Proteomic analysis of arabidopsis seed germination and priming

Abstract

To better understand seed germination, a complex developmental process, we developed a proteome analysis of the model plant Arabidopsis for which complete genome sequence is now available. Among about 1,300 total seed proteins resolved in two-dimensional gels, changes in the abundance (up- and down-regulation) of 74 proteins were observed during germination sensu stricto (i.e. prior to radicle emergence) and the radicle protrusion step. This approach was also used to analyze protein changes occurring during industrial seed pretreatments such as priming that accelerate seed germination and improve seedling uniformity. Several proteins were identified by matrix-assisted laser-desorption ionization time of flight mass spectrometry. Some of them had previously been shown to play a role during germination and/or priming in several plant species, a finding that underlines the usefulness of using Arabidopsis as a model system for molecular analysis of seed quality. Furthermore, the present study, carried out at the protein level, validates previous results obtained at the level of gene expression (e.g. from quantitation of differentially expressed mRNAs or analyses of promoter/reporter constructs). Finally, this approach revealed new proteins associated with the different phases of seed germination and priming. Some of them are involved either in the imbibition process of the seeds (such as an actin isoform or a WD-40 repeat protein) or in the seed dehydration process (e.g. cytosolic glyceraldehyde-3-phosphate dehydrogenase). These facts highlight the power of proteomics to unravel specific features of complex developmental processes such as germination and to detect protein markers that can be used to characterize seed vigor of commercial seed lots and to develop and monitor priming treatments.

Figure 1

2-D analysis of the Arabidopsis proteome during seed germination. 2-D gel profiles of total proteins from: A, dry mature seeds (1,272 proteins detected in 2-D gels); B, 1-d imbibed seeds (1,338 proteins detected); C, 2-d imbibed seeds (1,461 proteins detected); and D, 3-d imbibed seeds (1,133 proteins detected). An equal amount (200 μg) of total protein extracts was loaded in each gel.

Figure 2

Characterization of some Arabidopsis seed proteins whose abundance vary during germination and priming. A, Dry mature seeds; B, 1-d imbibed seeds (germination sensu stricto); C, redried 1-d imbibed seeds (hydroprimed seeds); D, 2-d imbibed seeds (radicle emergence step). Proteins shown in each top window are within the pI and size ranges: 6.2 < pI < 7.0 and 40.0 kD < M_r < 58.0 kD; labeled proteins (experimental molecular mass in kD, experimental pI) are type-4 protein number 69 (43.67 and 6.29), type-6 protein number 37 (40.29 and 6.49), type-3 protein number 73 (42.28 and 6.47); and type-11 protein number 23 (56.48 and 6.64).
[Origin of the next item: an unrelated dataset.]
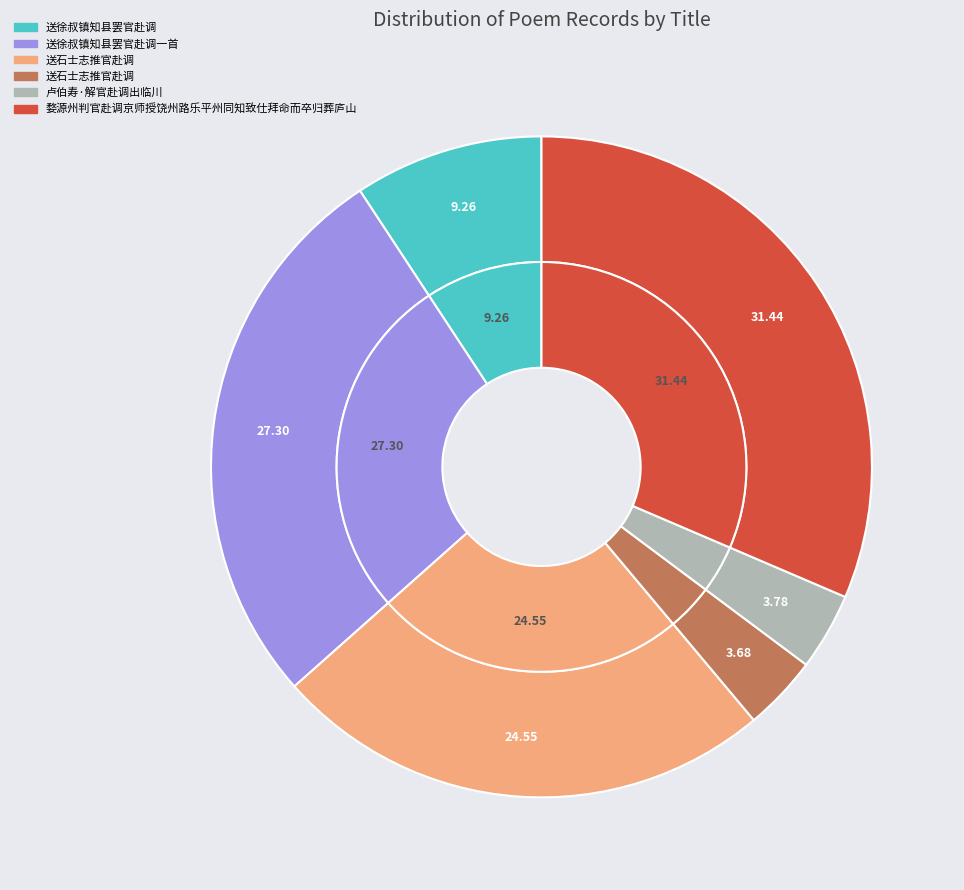

Which category has the biggest portion of the pie?

婺源州判官赴调京师授饶州路乐平州同知致仕拜命而卒归葬庐山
Proteins shown in each bottom window are within the pI and size ranges: 4.8 < pI < 5.5 and 41.0 kD < M_r < 57.0 kD; labeled proteins (experimental molecular mass in kD, experimental pI) are type-5 protein number 24 (42.94 and 5.06), type-11 protein number 6 (54.71 and 5.06), and type-0 protein number 128 (47.55 and 5.44). The protein types are depicted in Tables II through IV. Identified proteins (by MALDI-TOF and/or post source decay [PSD]) are listed in Tables V through IX. Protein spot quantitation was carried out as described in “Materials and Methods,” from at least three gels for each condition. For example, in C the following spot volumes were measured: spot 23 (435, 429, and 466; 444 ± 16); spot 69 (575, 546, and 540; 554 ± 15); spot 37 (1,141, 1,054, and 1,097; 1097 ± 36); spot 6 (78, 64, and 74; 73 ± 6); and spot 128 (244, 254, and 259; 252 ± 6).